The U.S. National Science Foundation (NSF), which owns the site, decided in November to proceed with decommissioning the telescope in response to the damage, which engineers deemed too severe to stabilize without risking lives. But the NSF needed time to come up with a plan for how to safely demolish the telescope in a controlled manner.
Instead, gravity did the job this morning (Dec. 1) at about 8 a.m. local time, according to reports from the area.
"NSF is saddened by this development," the agency wrote in a tweet. "As we move forward, we will be looking for ways to assist the scientific community and maintain our strong relationship with the people of Puerto Rico."
The NSF added that no injuries had been reported, that the top priority was to maintain safety and that more details would be provided when confirmed.
"What a sad day for Astronomy and Planetary science worldwide and one of the most iconic telescopes of all time," Thomas Zurbuchen, NASA's associate administrator for science, wrote in a tweet. "My thoughts are with the staff members and scientists who have continued to do great science during the past years and whose life is directly affected by this."
Images shared on Twitter by Deborah Martorell, a meteorologist for Puerto Rican television stations, compare views of the observatory taken yesterday — showing the 900-ton science platform suspended over the massive dish strung up on cables — and today, when the observatory's three supporting towers are bare.
None of the three towers collapsed fully, which was one of NSF's key concerns about leaving the structure as it was.

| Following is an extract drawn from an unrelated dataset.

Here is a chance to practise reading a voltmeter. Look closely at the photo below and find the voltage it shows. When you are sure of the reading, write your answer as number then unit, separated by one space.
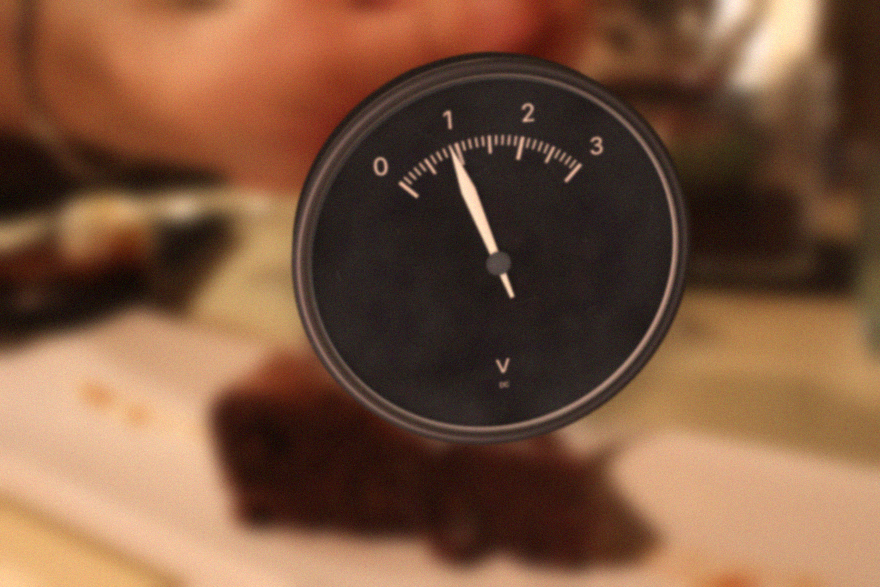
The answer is 0.9 V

Martorell's image does appear to show some damage in the knot of buildings at the base of one of the support towers, which includes administrative buildings and a public visitor's center, although the buildings are still standing.
In an interview with local television station Noticentro, Jonathan Friedman, a physicist who works at Arecibo Observatory and lives nearby, said that he heard a loud rumble that he compared to a train or an avalanche — or to the earthquakes that plagued Puerto Rico in January. Friedman also confirmed that only the tips of the supporting towers broke off, as Martorell's image suggested.
Since the first cable failure in August, Arecibo Observatory has enforced a safety zone at the facility, although its size changed as damage was incurred and evaluated, Ralph Gaume, director of NSF's Division of Astronomical Sciences, said during a news conference held on Nov. 19, at which the NSF announced its decision to decommission the telescope.
Even during that news conference, the tenuous state of the telescope was clear. "The structure, as far as I know, is currently standing, so that implies that it is currently stable," Gaume said at the time, while also noting the 2.5-month gap between the first cable failure and the second.
The massive radio dish has been at the forefront of atmospheric science, radio astronomy, and planetary radar capability for decades. It was also the unusual telescope to become an icon in popular culture, thanks in part to its leading roles in the movies GoldenEye and Contact.
In addition to the telescope, Arecibo Observatory also includes a LIDAR instrument that scientists use to study the area where Earth's atmosphere and space meet. When the NSF announced that it would decommission the telescope, officials emphasized that a key priority was ensuring Arecibo Observatory as a larger facility would continue.
At the time, the NSF couldn't assess whether the telescope would be replaced.
"This is a really, really hard morning for Puerto Rico, for science, for our connection to the cosmos," journalist Nadia Drake, whose father Frank Drake is a former director of Arecibo Observatory, wrote in a tweet. "RIP #Arecibo."